I walked out of the back room after my break. The first thing I noticed was that there were several people sitting on the floor, huddled up against the bookshelves. Some were clutching their backpacks or bags tightly, and looking very worried. An eerie calm filled what was usually a noisy store. What happened?
The big-chain bookstore I worked in was located in a small city in California. I didn’t grow up there. My husband and I moved to California from the Midwest, for many reasons. One of the big ones was that my job, in the same big-chain bookstore (but in a different state), transferred. The other was that he had family in California. We also got tired of the cold and snowy Midwest, where your sinuses freeze the second you walk outside in the winter.
As I walked through the bookstore, moving around the huddled masses, I was convinced that something terrible had happened. No one was speaking. It reminded me of how people reacted to the Challenger disaster or 9/11.
When I moved closer to the doors at the front of the store, made of either glass or something that looked similar to it, I saw another large group of silent people. Many in this group were also clutching their bags or purses. Some had their arms around each other for comfort.
I must have been standing there for a while, trying to figure this out. Eventually, one of the nicer managers walked up to me and asked if I was ok. I nodded.
“Why are these people so quiet?”, I asked, concerned. “They are all completely silent and seem freaked out about something. Did a disaster happen while I was on break?”
The manager looked confused for a moment, trying to figure out what I meant. And then, it dawned on her.
“It’s raining,” she said.
I shrugged. Rain, and other weather-related situations where water falls from the sky, were so common to me that they were beneath notice.
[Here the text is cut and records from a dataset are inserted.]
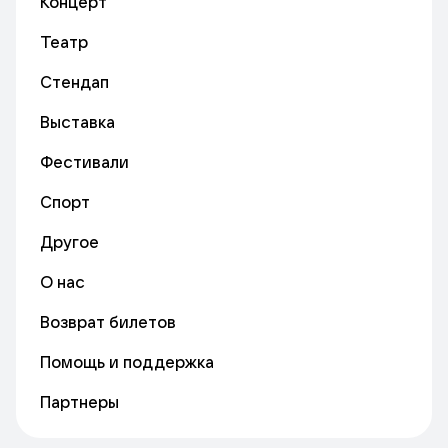
Концерт
Театр
Стендап
Выставка
Фестивали
Спорт
Другое
О нас
Возврат билетов
Помощь и поддержка
Партнеры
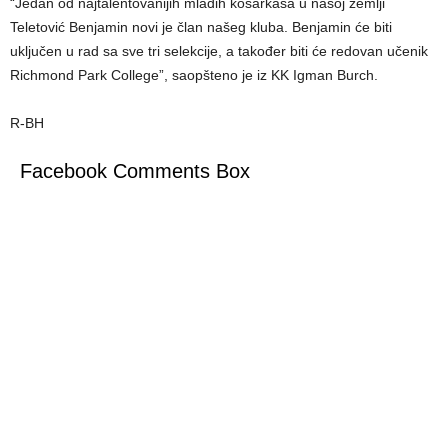
“Jedan od najtalentovanijih mladih košarkaša u našoj zemlji
Teletović Benjamin novi je član našeg kluba. Benjamin će biti
uključen u rad sa sve tri selekcije, a također biti će redovan učenik
Richmond Park College”, saopšteno je iz KK Igman Burch.
R-BH
Facebook Comments Box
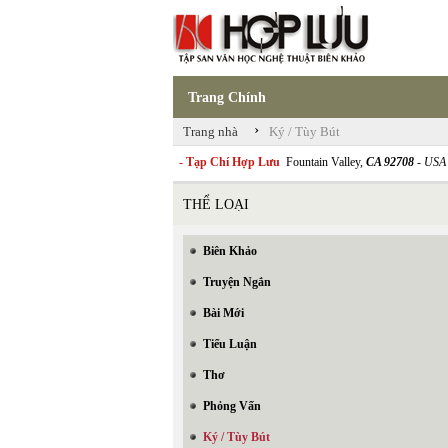
Trang Chính
›
Trang nhà
Ký / Tùy Bút
- Tạp Chí Hợp Lưu
Fountain Valley,
CA 92708
- USA
THỂ LOẠI
Biên Khảo
Truyện Ngắn
Bài Mới
Tiểu Luận
Thơ
Phỏng Vấn
Ký / Tùy Bút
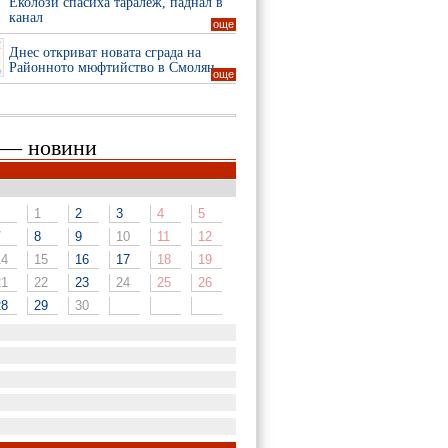
Еколози спасиха таралеж, паднал в
канал
още
Днес откриват новата сграда на
Районното мюфтийство в Смолян
още
 — новини
1
2
3
4
5
7
8
9
10
11
12
14
15
16
17
18
19
21
22
23
24
25
26
28
29
30
1
3
4
5
6
7
8
1
2
3
10
11
12
13
14
15
5
6
7
8
9
10
1
2
3
4
5
6
17
18
19
20
21
22
12
13
14
15
16
17
8
9
10
11
12
13
2
3
4
5
6
7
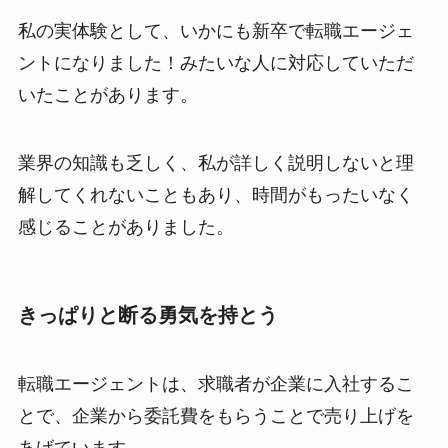
私の実体験として、いかにも新卒で転職エージェ
ントになりました！みたいな人に対応していただ
いたことがあります。
業界の知識も乏しく、私が詳しく説明しないと理
解してくれないこともあり、時間がもったいなく
感じることがありました。
きっぱりと断る勇気を持とう
転職エージェントは、求職者が企業に入社するこ
とで、企業から委託費をもらうことで売り上げを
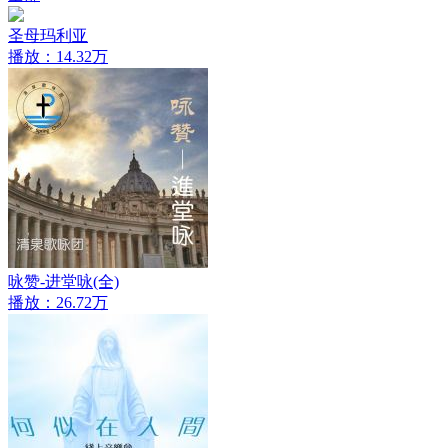
圣母玛利亚
播放：14.32万
咏赞-进堂咏(全)
播放：26.72万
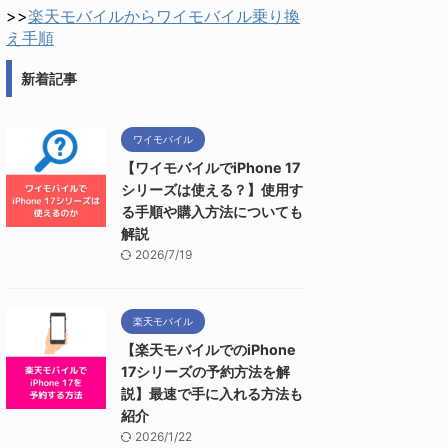
>>
楽天モバイルからワイモバイル乗り換
え手順
新着記事
ワイモバイル
【ワイモバイルでiPhone 17
シリーズは使える？】使用す
る手順や購入方法についても
解説
2026/7/19
楽天モバイル
【楽天モバイルでのiPhone
17シリーズの予約方法を解
説】最速で手に入れる方法も
紹介
2026/1/22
If you lived in the Midwest, you had no choice but to get used to this sort of thing.
“They don’t see a lot of rain here,” she explained, “And this is a lot more rain then we’ve had in a long time.”
“But… it’s just rain!”
She shrugged, and walked away, toward whatever task she needed to do next. I remained in place, mystified by all these people who were afraid of rain. I watched the entryway grow slick with water that dripped off these people’s clothes and shoes. None of them had an umbrella. How did they get to be a young adult and not have the slightest idea how to cope with rain?
Our bookstore had a cafe upstairs. It had similarities to a well known coffee shop, but didn’t have the exact same menu. I figured the cafe was filled up with people, drinking a hot coffee, and staring worriedly out the huge glass windows at the rain.
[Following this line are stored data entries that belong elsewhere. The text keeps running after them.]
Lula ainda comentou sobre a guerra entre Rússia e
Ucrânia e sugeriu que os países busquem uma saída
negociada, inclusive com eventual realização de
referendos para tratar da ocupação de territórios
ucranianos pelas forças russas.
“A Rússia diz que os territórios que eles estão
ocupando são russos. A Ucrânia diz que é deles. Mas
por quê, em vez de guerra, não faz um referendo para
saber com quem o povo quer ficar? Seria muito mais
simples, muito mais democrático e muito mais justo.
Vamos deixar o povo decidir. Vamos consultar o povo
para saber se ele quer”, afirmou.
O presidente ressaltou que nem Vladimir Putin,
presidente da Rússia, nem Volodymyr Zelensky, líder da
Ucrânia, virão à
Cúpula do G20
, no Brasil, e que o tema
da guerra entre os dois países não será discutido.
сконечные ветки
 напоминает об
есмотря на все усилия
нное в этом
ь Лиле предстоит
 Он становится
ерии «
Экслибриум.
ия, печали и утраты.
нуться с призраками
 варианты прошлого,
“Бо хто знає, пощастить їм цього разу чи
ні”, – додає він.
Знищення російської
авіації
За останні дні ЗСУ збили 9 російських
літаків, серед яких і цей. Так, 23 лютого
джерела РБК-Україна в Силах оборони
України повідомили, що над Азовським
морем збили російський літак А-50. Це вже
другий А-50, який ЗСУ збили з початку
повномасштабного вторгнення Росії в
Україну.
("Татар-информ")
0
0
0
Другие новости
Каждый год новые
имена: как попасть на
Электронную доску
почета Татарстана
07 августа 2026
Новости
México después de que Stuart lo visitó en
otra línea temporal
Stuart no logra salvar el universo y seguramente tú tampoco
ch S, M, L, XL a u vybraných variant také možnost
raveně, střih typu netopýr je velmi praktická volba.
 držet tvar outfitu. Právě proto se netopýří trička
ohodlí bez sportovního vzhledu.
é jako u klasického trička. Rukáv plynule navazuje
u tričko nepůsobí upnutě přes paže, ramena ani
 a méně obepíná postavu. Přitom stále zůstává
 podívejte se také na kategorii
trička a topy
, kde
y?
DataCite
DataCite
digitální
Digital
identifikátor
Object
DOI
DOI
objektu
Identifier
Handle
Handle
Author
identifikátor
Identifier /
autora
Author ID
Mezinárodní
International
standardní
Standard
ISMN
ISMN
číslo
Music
Suddenly, the crowd by the door got loud. A man opened the door, and ran as fast as he could to the well known coffee shop that was… maybe ten steps across the way. People cheered for him as though he was the first guy to finish a marathon.
I shook my head at these people, cheering for someone who ran ten steps through the rain to the other coffee shop. Where I was from, this was unremarkable. In fact, most people back home would have just walked from the book store to the coffee shop, whether or not they had an umbrella.